Hatten wir aufgrund des Wetters 2018 eine sehr kurze Vegetationsphase und geriet dies zum Nachteil? Wie war die Traubenqualität?
Die Traubenqualität war so gut wie selten. Wir hatten durch die Witterung extrem viele Sonnenscheinstunden, was für die Ausreifung der Beeren sehr förderlich war und die Traubenreife sehr schnell vorantreiben lies.
Auf Fotos waren hauptsächlich große Weinbeeren zu sehen. Ist die Größe ausschlaggebend für Geschmack und Qualität?
Die Größe ist sicher ausschlaggebend für den Geschmack, aber ich würde nicht behaupten, dass die Trauben 2018 extrem groß waren. Im Gegenteil: Gegen Ende des Herbstes sind die Beeren eher zusammengeschrumpelt (ausgetrocknet), was zu hohen Mostgewichten und hohen Gehalten an Inhaltsstoffen führte, da das Wasser aus den Beeren verdunstete.
In 2018 begann die Lese früh. Wann startete sie in Lauffen und Mundelsheim und wann endete sie? Wie war die Lesefolge nach Rebsorten?
Die Lese startete am 1. September (frühester Lesebeginn in der Geschichte der WG), nochmals acht Tage vor dem Lesestart 2017. Der Letzte Hauptlesetag war der 5. Oktober.
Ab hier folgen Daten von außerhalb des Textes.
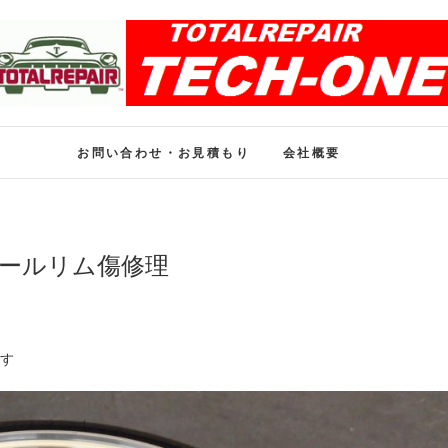
ホイール修理のトータル
ホイール修理・内装修理をおまかせください
お問い合わせ・お見積もり
会社概要
イールリム傷修理
です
Die Lesefolge war nicht verändert zu den anderen Jahren, jedoch war die Abwicklung der Lese entspannter als sonst, da die Witterung und somit auch der Reifezustand der Trauben sich nicht veränderten und keine Fäulnis einsetzte.
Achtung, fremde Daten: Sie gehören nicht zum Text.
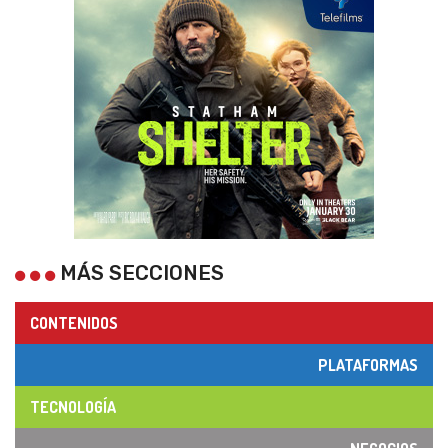
MÁS SECCIONES
CONTENIDOS
PLATAFORMAS
TECNOLOGÍA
Welche Sorten entwickelten sich 2018 überdurchschnittlich (nach Ertrag und Qualität)?
Überdurchschnittlich entwickelten sich die weißen und roten Burgundersorten (Mostgewichte fast alle im dreistelligen, also Spätlese-Bereich, bei normalen Erträgen).
War es auch ein bisschen Lotterie, den idealen Lese-Zeitpunkt zu finden? Wie kann man überhaupt feststellen, wann der beste Zeitpunkt ist (Optik, Probieren, Bauchgefühl)?
Es ist jedes Jahr ein Lotteriespiel, den optimalen Lesezeitpunkt zu erwischen. Wobei 2018 die Gefahr darin bestand, insbesondere bei den weißen Sorten, dass das Mostgewicht zu hoch wurde, wodurch die Säure und die Spritzigkeit verloren gehen kann.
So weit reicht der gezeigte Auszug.